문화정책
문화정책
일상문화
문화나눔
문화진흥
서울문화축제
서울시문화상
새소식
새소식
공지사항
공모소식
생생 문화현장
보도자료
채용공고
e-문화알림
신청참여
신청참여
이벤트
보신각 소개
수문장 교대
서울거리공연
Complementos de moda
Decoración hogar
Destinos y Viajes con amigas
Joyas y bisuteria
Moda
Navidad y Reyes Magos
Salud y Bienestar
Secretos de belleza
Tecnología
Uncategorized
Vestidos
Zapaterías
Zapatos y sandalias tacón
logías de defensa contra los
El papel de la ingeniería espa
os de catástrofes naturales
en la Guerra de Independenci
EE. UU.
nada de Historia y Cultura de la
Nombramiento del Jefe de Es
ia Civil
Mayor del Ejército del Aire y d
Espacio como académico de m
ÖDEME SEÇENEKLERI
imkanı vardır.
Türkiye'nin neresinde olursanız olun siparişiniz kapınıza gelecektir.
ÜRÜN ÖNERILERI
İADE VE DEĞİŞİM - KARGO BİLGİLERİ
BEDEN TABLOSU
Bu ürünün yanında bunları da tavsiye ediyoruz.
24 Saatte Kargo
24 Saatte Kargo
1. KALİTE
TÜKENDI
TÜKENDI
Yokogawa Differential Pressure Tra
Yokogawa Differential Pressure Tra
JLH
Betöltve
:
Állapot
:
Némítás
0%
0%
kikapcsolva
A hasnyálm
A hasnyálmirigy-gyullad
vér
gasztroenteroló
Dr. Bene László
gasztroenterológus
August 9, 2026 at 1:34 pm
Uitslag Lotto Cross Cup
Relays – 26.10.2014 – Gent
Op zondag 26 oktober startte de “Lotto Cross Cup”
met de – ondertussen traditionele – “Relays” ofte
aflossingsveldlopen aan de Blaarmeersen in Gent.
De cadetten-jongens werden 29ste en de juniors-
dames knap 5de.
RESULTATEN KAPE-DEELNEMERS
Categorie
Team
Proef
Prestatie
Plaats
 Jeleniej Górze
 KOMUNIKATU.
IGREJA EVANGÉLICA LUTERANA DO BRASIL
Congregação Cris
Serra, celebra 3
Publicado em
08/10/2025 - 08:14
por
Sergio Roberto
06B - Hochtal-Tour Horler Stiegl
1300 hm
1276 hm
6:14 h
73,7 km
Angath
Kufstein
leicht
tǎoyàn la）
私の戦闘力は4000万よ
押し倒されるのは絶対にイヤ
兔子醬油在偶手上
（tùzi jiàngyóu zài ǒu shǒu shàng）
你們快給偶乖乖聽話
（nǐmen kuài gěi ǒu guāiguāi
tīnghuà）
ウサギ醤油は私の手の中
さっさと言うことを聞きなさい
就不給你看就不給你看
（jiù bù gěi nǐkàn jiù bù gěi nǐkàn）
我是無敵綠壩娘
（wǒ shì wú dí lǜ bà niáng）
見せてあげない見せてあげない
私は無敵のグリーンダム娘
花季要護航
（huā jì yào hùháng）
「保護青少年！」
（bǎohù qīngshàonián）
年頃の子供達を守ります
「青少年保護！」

============

Aim of the exercise
Please lay out every line of the rows above as a JSON list of strings, one string per line, with blank lines left out.

Expected answer
[
  "문화정책",
  "문화정책",
  "일상문화",
  "문화나눔",
  "문화진흥",
  "서울문화축제",
  "서울시문화상",
  "새소식",
  "새소식",
  "공지사항",
  "공모소식",
  "생생 문화현장",
  "보도자료",
  "채용공고",
  "e-문화알림",
  "신청참여",
  "신청참여",
  "이벤트",
  "보신각 소개",
  "수문장 교대",
  "서울거리공연",
  "Complementos de moda",
  "Decoración hogar",
  "Destinos y Viajes con amigas",
  "Joyas y bisuteria",
  "Moda",
  "Navidad y Reyes Magos",
  "Salud y Bienestar",
  "Secretos de belleza",
  "Tecnología",
  "Uncategorized",
  "Vestidos",
  "Zapaterías",
  "Zapatos y sandalias tacón",
  "logías de defensa contra los",
  "El papel de la ingeniería espa",
  "os de catástrofes naturales",
  "en la Guerra de Independenci",
  "EE. UU.",
  "nada de Historia y Cultura de la",
  "Nombramiento del Jefe de Es",
  "ia Civil",
  "Mayor del Ejército del Aire y d",
  "Espacio como académico de m",
  "ÖDEME SEÇENEKLERI",
  "imkanı vardır.",
  "Türkiye'nin neresinde olursanız olun siparişiniz kapınıza gelecektir.",
  "ÜRÜN ÖNERILERI",
  "İADE VE DEĞİŞİM - KARGO BİLGİLERİ",
  "BEDEN TABLOSU",
  "Bu ürünün yanında bunları da tavsiye ediyoruz.",
  "24 Saatte Kargo",
  "24 Saatte Kargo",
  "1. KALİTE",
  "TÜKENDI",
  "TÜKENDI",
  "Yokogawa Differential Pressure Tra",
  "Yokogawa Differential Pressure Tra",
  "JLH",
  "Betöltve",
  ":",
  "Állapot",
  ":",
  "Némítás",
  "0%",
  "0%",
  "kikapcsolva",
  "A hasnyálm",
  "A hasnyálmirigy-gyullad",
  "vér",
  "gasztroenteroló",
  "Dr. Bene László",
  "gasztroenterológus",
  "August 9, 2026 at 1:34 pm",
  "Uitslag Lotto Cross Cup",
  "Relays – 26.10.2014 – Gent",
  "Op zondag 26 oktober startte de “Lotto Cross Cup”",
  "met de – ondertussen traditionele – “Relays” ofte",
  "aflossingsveldlopen aan de Blaarmeersen in Gent.",
  "De cadetten-jongens werden 29ste en de juniors-",
  "dames knap 5de.",
  "RESULTATEN KAPE-DEELNEMERS",
  "Categorie",
  "Team",
  "Proef",
  "Prestatie",
  "Plaats",
  " Jeleniej Górze",
  " KOMUNIKATU.",
  "IGREJA EVANGÉLICA LUTERANA DO BRASIL",
  "Congregação Cris",
  "Serra, celebra 3",
  "Publicado em",
  "08/10/2025 - 08:14",
  "por",
  "Sergio Roberto",
  "06B - Hochtal-Tour Horler Stiegl",
  "1300 hm",
  "1276 hm",
  "6:14 h",
  "73,7 km",
  "Angath",
  "Kufstein",
  "leicht",
  "tǎoyàn la）",
  "私の戦闘力は4000万よ",
  "押し倒されるのは絶対にイヤ",
  "兔子醬油在偶手上",
  "（tùzi jiàngyóu zài ǒu shǒu shàng）",
  "你們快給偶乖乖聽話",
  "（nǐmen kuài gěi ǒu guāiguāi",
  "tīnghuà）",
  "ウサギ醤油は私の手の中",
  "さっさと言うことを聞きなさい",
  "就不給你看就不給你看",
  "（jiù bù gěi nǐkàn jiù bù gěi nǐkàn）",
  "我是無敵綠壩娘",
  "（wǒ shì wú dí lǜ bà niáng）",
  "見せてあげない見せてあげない",
  "私は無敵のグリーンダム娘",
  "花季要護航",
  "（huā jì yào hùháng）",
  "「保護青少年！」",
  "（bǎohù qīngshàonián）",
  "年頃の子供達を守ります",
  "「青少年保護！」"
]